* _INPUT_:

########################################

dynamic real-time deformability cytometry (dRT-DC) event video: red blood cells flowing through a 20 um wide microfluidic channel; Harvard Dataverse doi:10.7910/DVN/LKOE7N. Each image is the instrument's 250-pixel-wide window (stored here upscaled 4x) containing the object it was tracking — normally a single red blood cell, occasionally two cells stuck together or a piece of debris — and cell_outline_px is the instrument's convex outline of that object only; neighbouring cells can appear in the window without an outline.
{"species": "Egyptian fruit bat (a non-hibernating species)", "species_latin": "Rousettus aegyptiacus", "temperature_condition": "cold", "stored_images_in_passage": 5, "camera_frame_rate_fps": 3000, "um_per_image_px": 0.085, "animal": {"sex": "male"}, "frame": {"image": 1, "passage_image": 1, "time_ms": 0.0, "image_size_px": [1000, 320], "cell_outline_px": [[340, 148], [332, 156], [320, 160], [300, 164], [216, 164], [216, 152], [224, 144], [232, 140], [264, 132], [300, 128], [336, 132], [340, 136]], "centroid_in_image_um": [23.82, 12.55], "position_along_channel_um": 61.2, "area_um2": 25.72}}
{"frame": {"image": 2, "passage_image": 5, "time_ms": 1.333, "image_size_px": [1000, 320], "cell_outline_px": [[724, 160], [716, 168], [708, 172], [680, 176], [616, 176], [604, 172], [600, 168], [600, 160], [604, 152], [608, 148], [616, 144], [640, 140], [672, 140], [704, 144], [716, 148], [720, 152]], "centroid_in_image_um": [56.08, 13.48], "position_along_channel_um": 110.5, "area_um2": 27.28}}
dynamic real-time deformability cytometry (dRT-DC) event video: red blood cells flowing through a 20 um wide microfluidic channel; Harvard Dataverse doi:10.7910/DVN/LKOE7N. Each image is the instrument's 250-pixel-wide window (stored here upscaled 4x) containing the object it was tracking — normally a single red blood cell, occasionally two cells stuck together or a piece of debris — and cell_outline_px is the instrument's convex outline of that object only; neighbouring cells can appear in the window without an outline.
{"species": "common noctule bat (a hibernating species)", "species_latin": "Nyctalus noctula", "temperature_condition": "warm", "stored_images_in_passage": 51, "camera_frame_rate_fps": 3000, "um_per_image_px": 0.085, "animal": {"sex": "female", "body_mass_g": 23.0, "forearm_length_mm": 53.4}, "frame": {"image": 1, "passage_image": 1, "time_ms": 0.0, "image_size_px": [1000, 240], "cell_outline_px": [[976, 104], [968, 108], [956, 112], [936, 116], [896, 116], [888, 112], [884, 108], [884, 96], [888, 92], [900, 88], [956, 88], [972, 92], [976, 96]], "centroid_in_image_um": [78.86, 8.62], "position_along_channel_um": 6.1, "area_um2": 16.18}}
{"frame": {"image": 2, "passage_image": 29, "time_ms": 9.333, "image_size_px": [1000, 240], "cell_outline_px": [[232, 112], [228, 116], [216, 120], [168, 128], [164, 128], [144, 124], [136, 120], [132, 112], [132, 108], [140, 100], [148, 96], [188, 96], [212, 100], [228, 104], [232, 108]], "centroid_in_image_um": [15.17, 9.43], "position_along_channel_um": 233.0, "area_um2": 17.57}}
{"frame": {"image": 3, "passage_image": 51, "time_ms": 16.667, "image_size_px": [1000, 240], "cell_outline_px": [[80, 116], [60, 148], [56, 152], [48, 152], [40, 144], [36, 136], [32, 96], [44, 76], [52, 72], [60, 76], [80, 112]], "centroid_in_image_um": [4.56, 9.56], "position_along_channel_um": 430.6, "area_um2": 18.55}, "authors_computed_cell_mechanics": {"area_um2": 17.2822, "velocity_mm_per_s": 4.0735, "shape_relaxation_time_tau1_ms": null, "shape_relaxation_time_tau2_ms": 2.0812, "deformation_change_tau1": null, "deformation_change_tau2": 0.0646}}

########################################

* _DO THIS_: Print the records above exactly as they appear.

* _COMPLETE OUTPUT_:
dynamic real-time deformability cytometry (dRT-DC) event video: red blood cells flowing through a 20 um wide microfluidic channel; Harvard Dataverse doi:10.7910/DVN/LKOE7N. Each image is the instrument's 250-pixel-wide window (stored here upscaled 4x) containing the object it was tracking — normally a single red blood cell, occasionally two cells stuck together or a piece of debris — and cell_outline_px is the instrument's convex outline of that object only; neighbouring cells can appear in the window without an outline.
{"species": "Egyptian fruit bat (a non-hibernating species)", "species_latin": "Rousettus aegyptiacus", "temperature_condition": "cold", "stored_images_in_passage": 5, "camera_frame_rate_fps": 3000, "um_per_image_px": 0.085, "animal": {"sex": "male"}, "frame": {"image": 1, "passage_image": 1, "time_ms": 0.0, "image_size_px": [1000, 320], "cell_outline_px": [[340, 148], [332, 156], [320, 160], [300, 164], [216, 164], [216, 152], [224, 144], [232, 140], [264, 132], [300, 128], [336, 132], [340, 136]], "centroid_in_image_um": [23.82, 12.55], "position_along_channel_um": 61.2, "area_um2": 25.72}}
{"frame": {"image": 2, "passage_image": 5, "time_ms": 1.333, "image_size_px": [1000, 320], "cell_outline_px": [[724, 160], [716, 168], [708, 172], [680, 176], [616, 176], [604, 172], [600, 168], [600, 160], [604, 152], [608, 148], [616, 144], [640, 140], [672, 140], [704, 144], [716, 148], [720, 152]], "centroid_in_image_um": [56.08, 13.48], "position_along_channel_um": 110.5, "area_um2": 27.28}}
dynamic real-time deformability cytometry (dRT-DC) event video: red blood cells flowing through a 20 um wide microfluidic channel; Harvard Dataverse doi:10.7910/DVN/LKOE7N. Each image is the instrument's 250-pixel-wide window (stored here upscaled 4x) containing the object it was tracking — normally a single red blood cell, occasionally two cells stuck together or a piece of debris — and cell_outline_px is the instrument's convex outline of that object only; neighbouring cells can appear in the window without an outline.
{"species": "common noctule bat (a hibernating species)", "species_latin": "Nyctalus noctula", "temperature_condition": "warm", "stored_images_in_passage": 51, "camera_frame_rate_fps": 3000, "um_per_image_px": 0.085, "animal": {"sex": "female", "body_mass_g": 23.0, "forearm_length_mm": 53.4}, "frame": {"image": 1, "passage_image": 1, "time_ms": 0.0, "image_size_px": [1000, 240], "cell_outline_px": [[976, 104], [968, 108], [956, 112], [936, 116], [896, 116], [888, 112], [884, 108], [884, 96], [888, 92], [900, 88], [956, 88], [972, 92], [976, 96]], "centroid_in_image_um": [78.86, 8.62], "position_along_channel_um": 6.1, "area_um2": 16.18}}
{"frame": {"image": 2, "passage_image": 29, "time_ms": 9.333, "image_size_px": [1000, 240], "cell_outline_px": [[232, 112], [228, 116], [216, 120], [168, 128], [164, 128], [144, 124], [136, 120], [132, 112], [132, 108], [140, 100], [148, 96], [188, 96], [212, 100], [228, 104], [232, 108]], "centroid_in_image_um": [15.17, 9.43], "position_along_channel_um": 233.0, "area_um2": 17.57}}
{"frame": {"image": 3, "passage_image": 51, "time_ms": 16.667, "image_size_px": [1000, 240], "cell_outline_px": [[80, 116], [60, 148], [56, 152], [48, 152], [40, 144], [36, 136], [32, 96], [44, 76], [52, 72], [60, 76], [80, 112]], "centroid_in_image_um": [4.56, 9.56], "position_along_channel_um": 430.6, "area_um2": 18.55}, "authors_computed_cell_mechanics": {"area_um2": 17.2822, "velocity_mm_per_s": 4.0735, "shape_relaxation_time_tau1_ms": null, "shape_relaxation_time_tau2_ms": 2.0812, "deformation_change_tau1": null, "deformation_change_tau2": 0.0646}}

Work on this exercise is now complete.